Date of Award
Master of Science in Vision Science
Purpose: Auto refractor and retinoscopy are both routinely utilized objective refractive techniques for pediatric vision care. There are certain clinical settings for which cycloplegia is not feasible such as vision screenings and humanitarian eye care clinics. The purpose of this project was to determine the accuracy ofthe auto refractor compared to retinoscopy under non-cycloplegic conditions, such as occur in vision screenings and triage-level eye care clinics.
Methods: Seventy-five children were included in the study. Each child had auto refractor and retinoscopy performed on both eyes prior to instillation of 1 drop of 1% Tropicamide. After 20 minutes, auto refractor and retinoscopy were performed again for comparison. Cycloplegic retinoscopy was the standard to which all findings were compared.
Results: Of the 75 right eyes measured by the auto refractor prior to cycloplegia (NCAR), the average finding was 1.35D more minus then the standard, cycloplegic retinoscopy (CR). NCAR on the 75 left eyes were 1.15D more minus than CR. When non-cycloplegic retinoscopy (NCR) was performed on the same 75 right eyes, they were found to be only 0.47D more minus than CR, while the 75 left eyes were found to be only 0.25D more minus. The case specific range of discrepancy from CR values was up to 6.00D for NCAR and up to 2.50D for NCR. Cycloplegic auto refractor (CAR) results showed the right eye to be only 0.20D more minus, and the left eye CAR results were 0.28D more plus than CR. Comparison between CAR and CR showed no significant difference between means.
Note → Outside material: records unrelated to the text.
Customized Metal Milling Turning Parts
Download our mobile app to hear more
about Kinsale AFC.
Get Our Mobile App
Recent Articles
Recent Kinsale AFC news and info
Conclusions: This study illustrates that non-cycloplegic auto refraction is not an accurate refractive measure in children due to poor accommodative control. Distance retinoscopy performed with appropriate fogging technique is the most accurate objective measure to prescribe from in the vast majority of cases.
Olson, Ronda and Joachim, Amy, "The accuracy of non-cycloplegic auto refractor versus retinoscopy in a pediatric population" (2004). College of Optometry. 1482.